Design and construction
- Architect: George Draper

Listed Building – Grade II*
- Official name: The Royal West Sussex Hospital
- Designated: 8 October 1971
- Reference no.: 1354267

= Royal West Sussex Hospital =

Former hospital in West Sussex, England

The Royal West Sussex Hospital is a former hospital and Grade II* listed building in Chichester, West Sussex, England.

==History==
In 1784 the Reverend William Walker and Dr Thomas Sanden established the Chichester Dispensary.

The main building was constructed in 1825, based on designs by George Draper. Originally a two-storey, stucco-faced neoclassical block, the building was expanded during the 1830s and 1860s, and underwent reconstruction in 1912–13 under the direction of C. W. Ball and Dr. D. J. Mackintosh. At that time, a small, single-storey brick unit for out-patients and casualty services was also added. It was renamed the Royal West Sussex Hospital in 1913. Subsequent additions included a nurses' home and a private patients' block, built in 1928–29 and extended around 1933, along with a group of four Emergency Medical Service (EMS) ward huts.

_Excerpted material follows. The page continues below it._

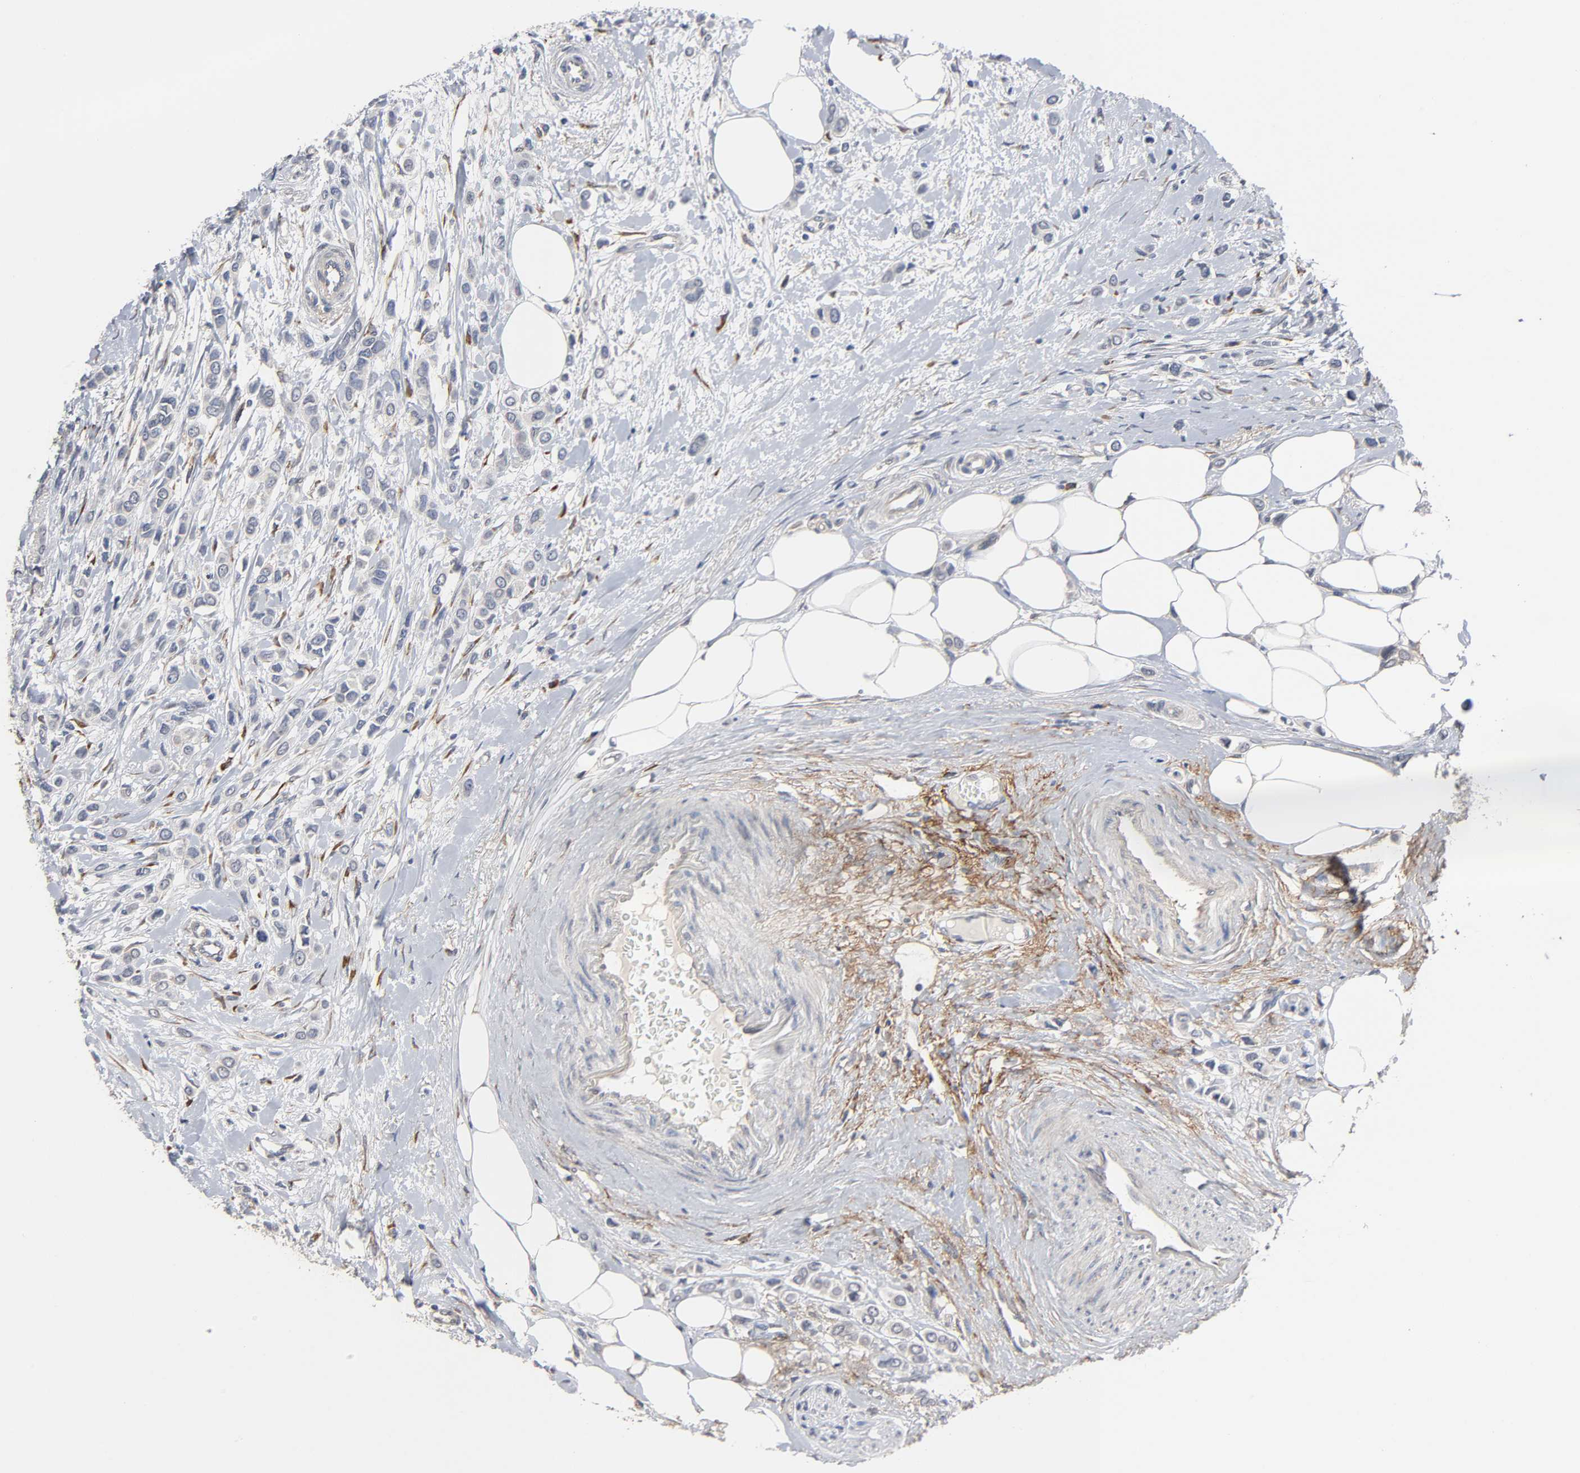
{"staining": {"intensity": "negative", "quantity": "none", "location": "none"}, "tissue": "breast cancer", "cell_type": "Tumor cells", "image_type": "cancer", "snomed": [{"axis": "morphology", "description": "Lobular carcinoma"}, {"axis": "topography", "description": "Breast"}], "caption": "Tumor cells show no significant protein staining in breast cancer (lobular carcinoma).", "gene": "HDLBP", "patient": {"sex": "female", "age": 51}}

During the 1940 Battle of Britain, the hospital treated wounded servicemen.

The building was Grade II* listed on 8 October 1971.

The hospital remained in use into the early 1990s, but following a period of financial difficulty, it was closed in 1995. The building was subsequently sold to a property developer, who converted it into residential flats, now known as Forbes Place, located within the grounds of King George Gardens.

==Notable staff==
Anne Sarah Parsons (1876–1948) was matron from 1916 until about 1925. Parsons trained at The London Hospital under Eva Luckes between 1905–1907. After her training Parsons trained as a midwife, and worked as a holiday sister and ward sister at The London. In 1912 she was appointed matron of the Jessop Hospital in Sheffield for four years before she moved to Chichester.